Ana Nascimento and Ana Martins: Photo by Ralph Stewart
Ana Nascimento, 13, does the Salsa with friend Ana Martins, 14. Photo by Ralph Stewart

By Eleni Collins - June 22, 2006

In addition to the World Cup games of the week, Brazilians had something else to celebrate on the Island recently.

Last Tuesday, Tisbury school students and faculty had the opportunity to delve into the colorful Brazilian culture during the first Brazilfest. In the closing ceremony at the end of the school day, the classes performed numbers from their different areas of expertise, from dance and folklore, to a martial arts dance called the Capoeira.

With all grades participating, the entire day was dedicated to different cultural activities divided amongst the grades. The first and second grade classes decorated the auditorium festively, the fourth graders learned the art of mask making, and the sixth graders contributed a chocolate treat.

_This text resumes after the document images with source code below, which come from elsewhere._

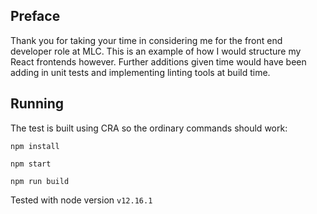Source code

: ## Preface
Thank you for taking your time in considering me for the front end developer role at MLC. This is an example of how I would structure my React frontends however. Further additions given time would have been adding in unit tests and implementing linting tools at build time.

## Running
The test is built using CRA so the ordinary commands should work:

`npm install`

`npm start`

`npm run build`


Tested with node version `v12.16.1`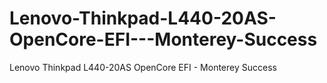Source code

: # Lenovo-Thinkpad-L440-20AS-OpenCore-EFI---Monterey-Success
Lenovo Thinkpad L440-20AS OpenCore EFI - Monterey Success
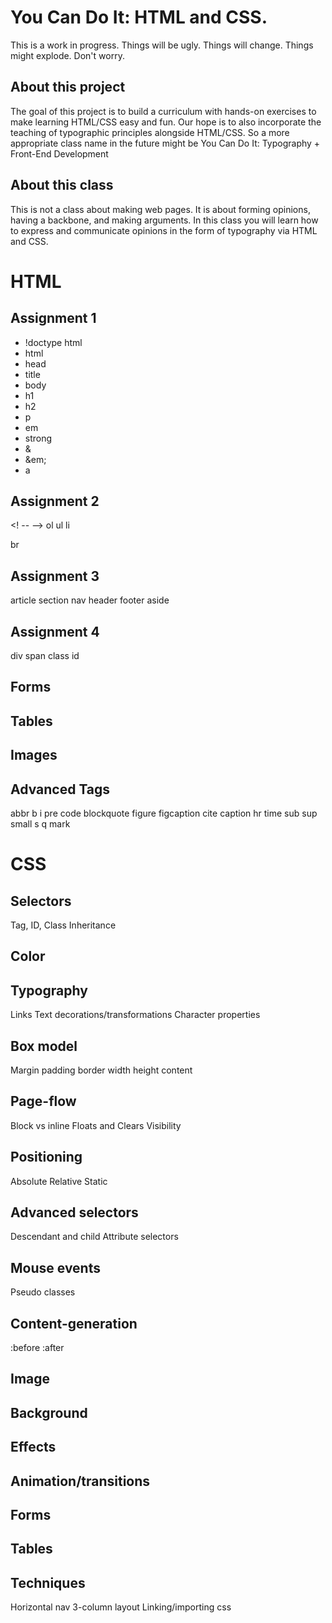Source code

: You Can Do It: HTML and CSS.
==================

This is a work in progress. Things will be ugly. Things will change. Things might explode. Don't worry.

About this project
-----------------------------
The goal of this project is to build a curriculum with hands-on exercises to make learning HTML/CSS easy and fun. Our hope is to also incorporate the teaching of typographic principles alongside HTML/CSS. So a more appropriate class name in the future might be You Can Do It: Typography + Front-End Development

About this class
-----------------------------

This is not a class about making web pages. It is about forming opinions, having a backbone, and making arguments. In this class you will learn how to express and communicate opinions in the form of typography via HTML and CSS.


HTML
====
Assignment 1
------------
+ !doctype html
+ html
+ head
+ title
+ body
+ h1
+ h2
+ p
+ em
+ strong
+ &amp;
+ &em;
+ a

Assignment 2
------------
<! -- -->
ol
ul
li

br


Assignment 3
------------
article
section
nav
header
footer
aside

Assignment 4
------------
div
span
class
id

Forms
-----

Tables
------

Images
------

Advanced Tags
-------------
abbr
b
i
pre
code
blockquote
figure
figcaption
cite
caption
hr
time
sub
sup
small
s
q
mark


CSS
===
Selectors
---------
Tag, ID, Class
Inheritance

Color
-----

Typography
----------
Links
Text decorations/transformations
Character properties

Box model
---------
Margin 
padding 
border 
width
height
content

Page-flow
---------
Block vs inline
Floats and Clears
Visibility

Positioning
-----------
Absolute
Relative
Static

Advanced selectors
------------------
Descendant and child 
Attribute selectors

Mouse events
------------
Pseudo classes

Content-generation
------------------
:before
:after


Image
-----

Background
----------

Effects
-------

Animation/transitions
---------------------

Forms
-----

Tables
------


Techniques
----------
Horizontal nav
3-column layout
Linking/importing css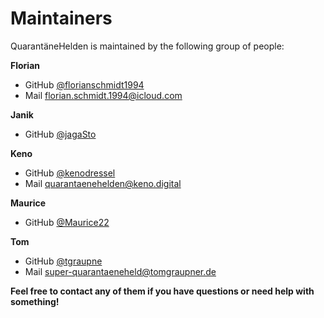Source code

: # Maintainers
QuarantäneHelden is maintained by the following group of people:

**Florian**
- GitHub [@florianschmidt1994](https://github.com/florianschmidt1994) 
- Mail [florian.schmidt.1994@icloud.com](mailto:florian.schmidt.1994@icloud.com) 

**Janik**
 - GitHub [@jagaSto](https://github.com/jagaSto)
 
**Keno**
- GitHub [@kenodressel](https://github.com/kenodressel) 
- Mail [quarantaenehelden@keno.digital](mailto:quarantaenehelden@keno.digital)

**Maurice**
- GitHub [@Maurice22](https://github.com/Maurice22)

**Tom**
- GitHub [@tgraupne](https://github.com/tgraupne)
- Mail [super-quarantaeneheld@tomgraupner.de](mailto:super-quarantaeneheld@tomgraupner.de)


**Feel free to contact any of them if you have questions or need help with something!**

The day went smoothly as each class had their own individual schedule for the day. "We walked through the halls today, and saw that you all worked so hard," said Richard Smith, Assistant principal and assembly speaker. "We're all really pleased."

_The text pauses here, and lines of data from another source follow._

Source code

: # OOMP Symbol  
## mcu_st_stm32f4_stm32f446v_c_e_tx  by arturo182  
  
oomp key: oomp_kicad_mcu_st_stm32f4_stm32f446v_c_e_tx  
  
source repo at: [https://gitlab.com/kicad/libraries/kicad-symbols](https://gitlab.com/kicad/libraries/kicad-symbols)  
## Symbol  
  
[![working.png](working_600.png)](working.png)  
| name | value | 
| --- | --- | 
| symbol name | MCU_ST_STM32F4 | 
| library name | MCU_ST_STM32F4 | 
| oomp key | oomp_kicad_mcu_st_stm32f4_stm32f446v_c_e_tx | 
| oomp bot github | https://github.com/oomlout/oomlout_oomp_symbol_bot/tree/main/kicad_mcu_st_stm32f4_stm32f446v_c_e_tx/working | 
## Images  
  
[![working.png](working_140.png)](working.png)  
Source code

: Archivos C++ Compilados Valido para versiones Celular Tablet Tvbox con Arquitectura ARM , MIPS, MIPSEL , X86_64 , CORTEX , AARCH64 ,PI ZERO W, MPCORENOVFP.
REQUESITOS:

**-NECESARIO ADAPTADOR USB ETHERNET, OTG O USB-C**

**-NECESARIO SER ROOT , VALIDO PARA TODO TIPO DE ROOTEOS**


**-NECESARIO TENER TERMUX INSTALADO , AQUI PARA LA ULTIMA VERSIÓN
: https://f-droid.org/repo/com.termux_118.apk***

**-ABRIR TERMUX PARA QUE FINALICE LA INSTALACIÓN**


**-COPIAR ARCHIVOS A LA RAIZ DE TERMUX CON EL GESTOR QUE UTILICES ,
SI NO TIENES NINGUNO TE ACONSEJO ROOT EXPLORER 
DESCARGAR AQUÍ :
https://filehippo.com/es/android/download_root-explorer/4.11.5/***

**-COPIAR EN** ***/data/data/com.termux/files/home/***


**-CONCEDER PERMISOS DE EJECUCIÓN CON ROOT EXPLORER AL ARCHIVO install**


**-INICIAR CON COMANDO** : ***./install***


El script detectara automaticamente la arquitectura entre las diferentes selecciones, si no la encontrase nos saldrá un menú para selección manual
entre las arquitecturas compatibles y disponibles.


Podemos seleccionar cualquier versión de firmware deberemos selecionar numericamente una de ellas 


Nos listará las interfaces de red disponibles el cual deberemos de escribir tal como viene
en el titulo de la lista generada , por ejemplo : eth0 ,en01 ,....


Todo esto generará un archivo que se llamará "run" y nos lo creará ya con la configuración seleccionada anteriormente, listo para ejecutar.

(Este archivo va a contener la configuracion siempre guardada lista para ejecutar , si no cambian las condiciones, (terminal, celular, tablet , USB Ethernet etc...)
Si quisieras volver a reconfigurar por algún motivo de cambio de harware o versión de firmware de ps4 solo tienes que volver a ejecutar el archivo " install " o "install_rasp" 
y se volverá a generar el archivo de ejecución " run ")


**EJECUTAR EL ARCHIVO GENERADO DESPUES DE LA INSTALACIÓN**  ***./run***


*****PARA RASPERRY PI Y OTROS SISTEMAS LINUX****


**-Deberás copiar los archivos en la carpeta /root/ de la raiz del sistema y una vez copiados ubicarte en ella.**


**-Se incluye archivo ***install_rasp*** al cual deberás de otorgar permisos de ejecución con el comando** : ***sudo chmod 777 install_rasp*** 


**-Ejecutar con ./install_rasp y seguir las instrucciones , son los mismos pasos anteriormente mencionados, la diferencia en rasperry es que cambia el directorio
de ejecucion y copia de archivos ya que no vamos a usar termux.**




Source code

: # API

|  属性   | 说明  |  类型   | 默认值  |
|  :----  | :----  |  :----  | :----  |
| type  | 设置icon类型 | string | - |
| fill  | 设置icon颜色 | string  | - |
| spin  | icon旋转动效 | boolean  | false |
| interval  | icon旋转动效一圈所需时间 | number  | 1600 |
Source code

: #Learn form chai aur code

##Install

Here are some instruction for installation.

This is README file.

The ceremony began and ended with dances, and also included a folklore performance by the third graders and a song by the fifth grade class. The two different dances were performed first by the youngest, and then by the oldest of the school, the seventh and eighth graders.

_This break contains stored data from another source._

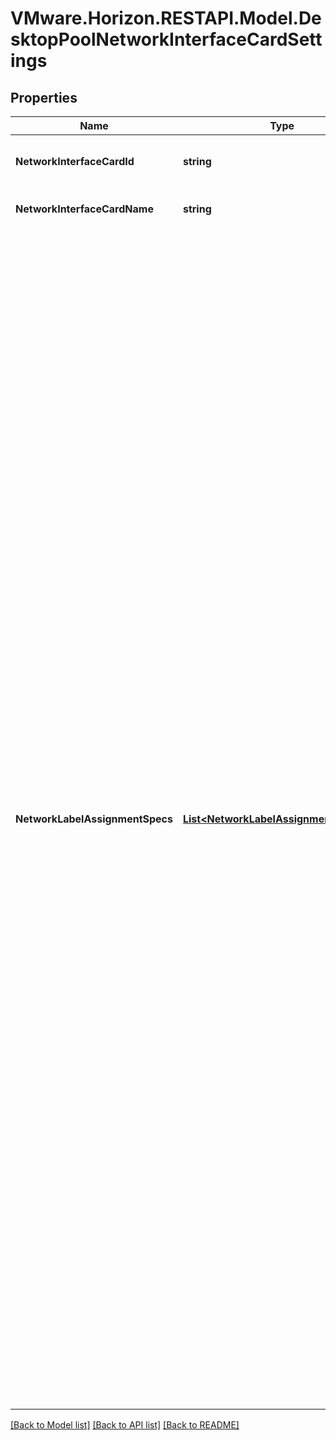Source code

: # VMware.Horizon.RESTAPI.Model.DesktopPoolNetworkInterfaceCardSettings
## Properties

Name | Type | Description | Notes
------------ | ------------- | ------------- | -------------
**NetworkInterfaceCardId** | **string** | The network interface card id for these settings. | [optional] 
**NetworkInterfaceCardName** | **string** | The network interface card name. | [optional] 
**NetworkLabelAssignmentSpecs** | [**List&lt;NetworkLabelAssignmentSettings&gt;**](NetworkLabelAssignmentSettings.md) | Automatic network label assignment feature settings for this NIC. By default, newly provisioned machines of an automated desktop pool retain their parent image&#39;s network labels on each of their network interface cards. In certain circumstances, notably dealing with VLAN subset sizing and DHCP IP address availability, it may be desirable for the desktop pool to instead use different network labels for these newly provisioned machines. This feature allows an administrator to provide a per NIC list of network labels and their maximum availability to be automatically distributed to newly provisioned machines. &lt;br&gt; If this is unset, the feature is disabled.&lt;br&gt; Starting at the alphabetically first network label specification in the list that has not yet been assigned its maximum count for this NIC on this desktop pool, the desktop pool will have its next provisioned machine&#39;s NIC assigned that label. If all network labels in this list have reached their maximum count, this desktop pool will have further provisioned machines assigned the last label in the list over capacity, and an error will be logged. Not all labels need be configured. &lt;br&gt; | [optional] 

[[Back to Model list]](../README.md#documentation-for-models) [[Back to API list]](../README.md#documentation-for-api-endpoints) [[Back to README]](../README.md)

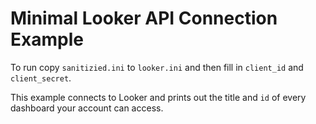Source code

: # Minimal Looker API Connection Example

To run copy `sanitizied.ini` to `looker.ini` and then fill in `client_id` and `client_secret`.

This example connects to Looker and prints out the title and `id` of every dashboard your account can access.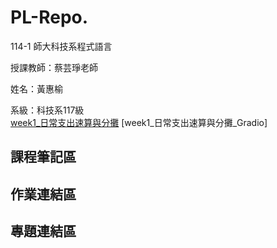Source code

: # PL-Repo.

114-1 師大科技系程式語言  

授課教師：蔡芸琤老師  

姓名：黃惠榆 

系級：科技系117級  
[week1_日常支出速算與分攤](https://github.com/41371116h/PL-Repo./blob/main/hw1.ipynb)
[week1_日常支出速算與分攤_Gradio]


## 課程筆記區

## 作業連結區


## 專題連結區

The kindergarteners formed a large circle and danced to several different Brazilian songs, and the older students ended the performance with the Salsa and the Capoeira, two very lively dances. After a demonstration of the different Capoeira moves such as kicking and ducking, the students and the volunteer Brazilfest teachers performed the dance together.

The event ended with a song sung by Island high school sophomore Saymiton Alves, 16, of Tisbury. Within the first verse, the audience was on their feet and swaying back and forth to the young man's voice. Seventh and eighth grade teacher Christopher Abbot commented as he stood and watched his animated students cheering at the end of the song, "He apparently has quite a fan club."